Il faudra serrer encore, pourtant. Pour un jeune homme en sandales. De 34 ans. Un guitariste qui affiche aujourd'hui son troisième album de mémoire. Une petite galette pernicieuse qui ne vous soulève pas d'un coup, mais vous tenaille à la déloyale, dans les revers de son lyrisme. Tcheka est né Manuel Lopes Andrade. Il a exercé tous les métiers possibles (dont cameraman de télévision), a appris à tirer les cordes sous les coups d'archet de son père violoniste et aurait pu finir talent de cabaret dans les travées de la capitale Praia. Sauf qu'une île jouit de ports. Qui invitent au voyage.

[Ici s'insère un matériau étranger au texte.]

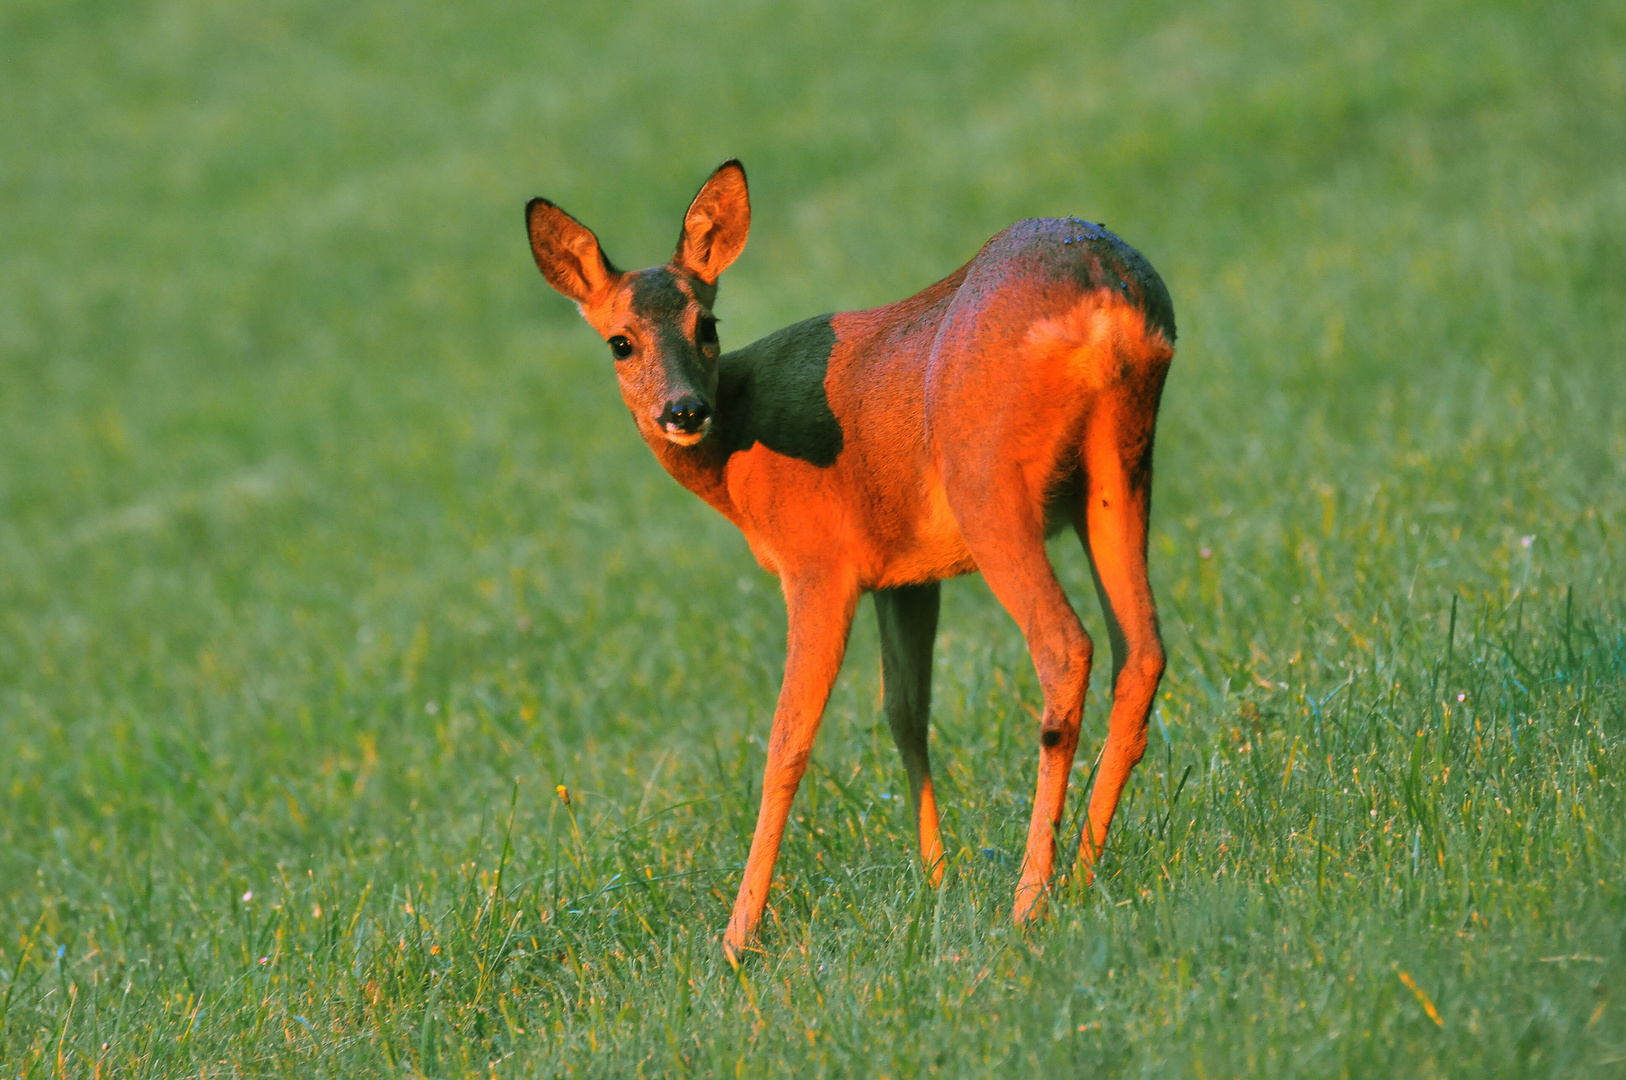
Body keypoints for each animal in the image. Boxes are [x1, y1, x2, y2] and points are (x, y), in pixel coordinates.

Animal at [526, 158, 1177, 956]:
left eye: (706, 325)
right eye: (620, 341)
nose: (682, 411)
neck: (738, 454)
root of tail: (1104, 292)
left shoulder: (818, 565)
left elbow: (787, 742)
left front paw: (736, 939)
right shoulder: (906, 576)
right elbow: (904, 711)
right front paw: (936, 881)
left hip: (988, 481)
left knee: (1064, 646)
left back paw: (1029, 901)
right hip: (1118, 469)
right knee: (1140, 651)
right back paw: (1082, 874)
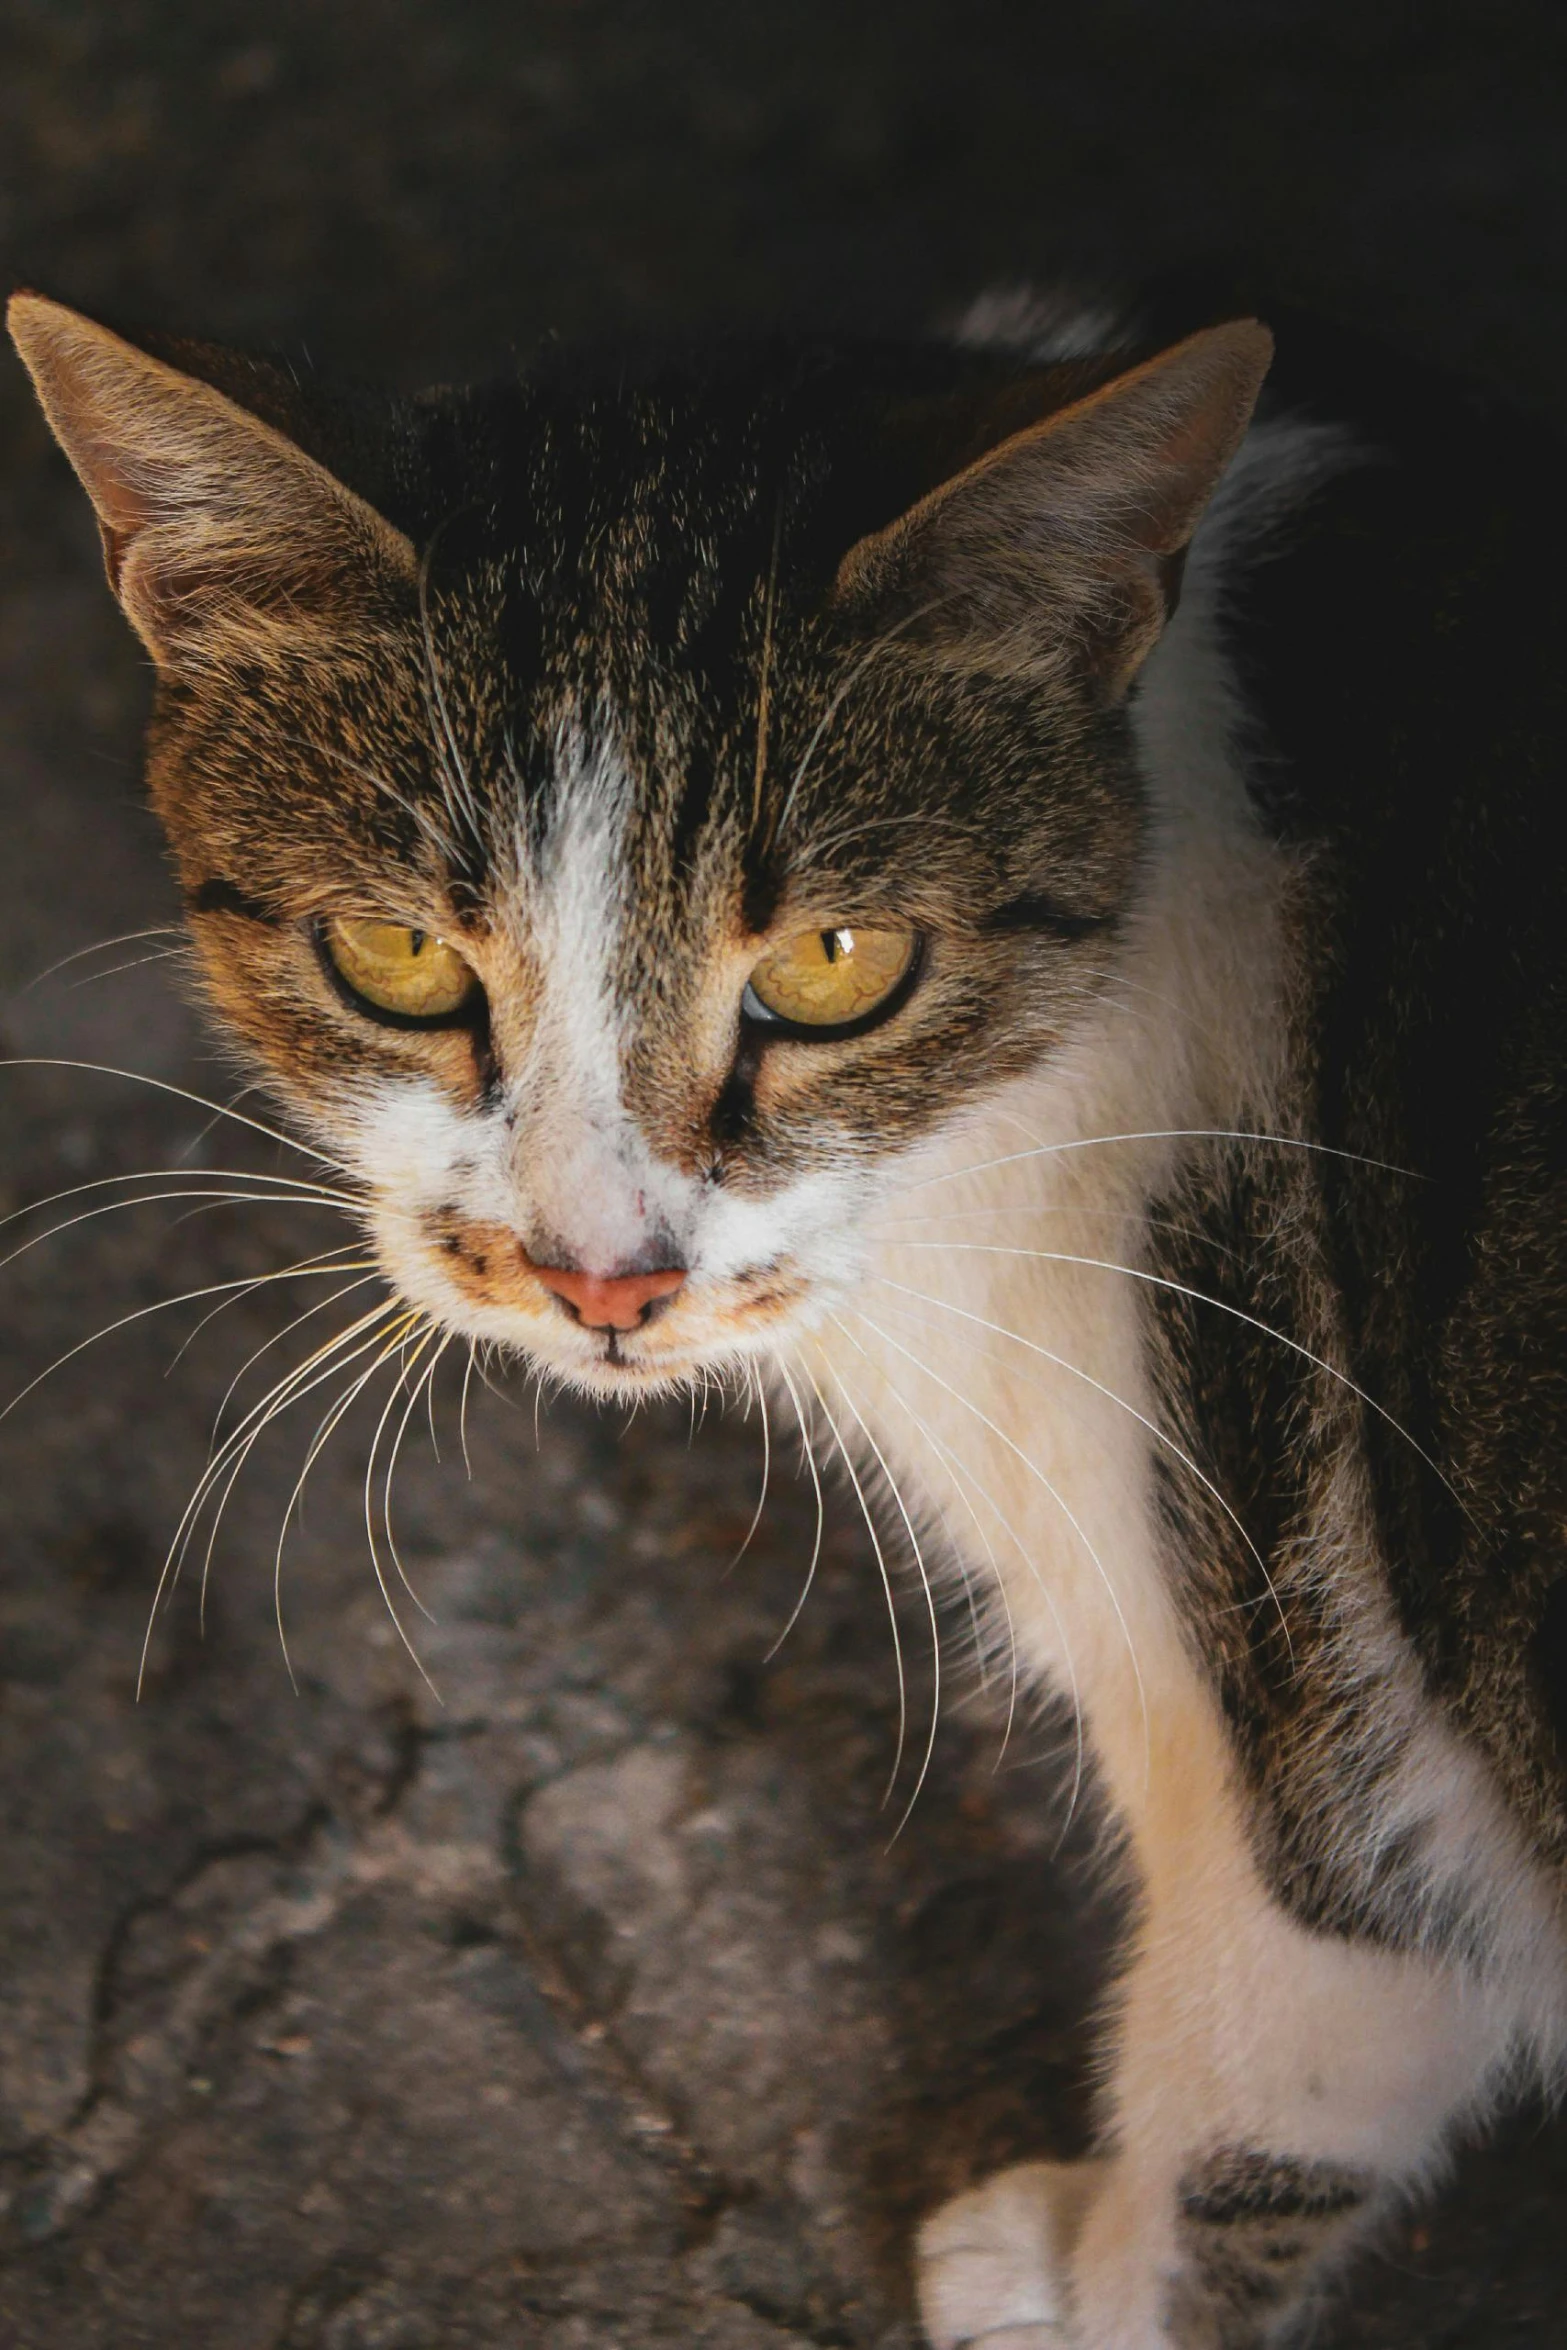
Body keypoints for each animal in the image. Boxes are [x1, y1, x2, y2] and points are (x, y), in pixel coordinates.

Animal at [12, 279, 1567, 2350]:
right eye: (398, 955)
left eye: (837, 963)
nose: (601, 1275)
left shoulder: (1324, 1748)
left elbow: (1268, 2068)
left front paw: (1079, 2278)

Son troisième album, Lonji, donne envie de retrousser le temps. Revenir aux premiers. Et, surtout, à Nu Monda, une fresque théâtrale, dramaturgique, où les guitares jouent les tragédiennes. En dégainant une ancienne danse africaine débauchée au Cap-Vert, la batuque, Tcheka a évité les langueurs monocordes de certains de ses compatriotes.

Le prodigieux guitariste, chanteur de vertige, installe une écriture tendue, déchirée même. Lonji, dans un portugais maritime, dessine des réalismes magiques, des histoires de pendu et d'amants. Le bonhomme se laisse ici produire par une star brésilienne, le chanteur Lenine, dont l'intervention se résout en une amplification subtile des qualités du compositeur. Et elles abondent. Rien ne vient, dans cet album qui respire à des sommets dont la chanson francophone ne fait que rêver, perturber l'imaginaire de Tcheka.

Des vidéos de lui parcourent Internet. Elles disent l'avenir d'un musicien acteur, d'une aura qui s'épaissit. On est là au cœur de l'épopée noire, avec accordéon, trompette et tambour battu, que nulle frontière ne cerne. Tcheka est un autre Chico Cesar, un futur João Bosco, des Brésiliens oui, sans hasard.

Une poétique qui sert entière la musicalité, des aisances qui défient les clichés, une originalité qui ne s'assène pas. Il raconte les destins désossés d'un vieillard qui en veut aux jeunes pour leur manque de manières, d'un pochard qui ne retrouve plus la route de son lit. Rien d'excessif. Juste l'un des deux ou trois plus beaux albums de cette année qui s'alite.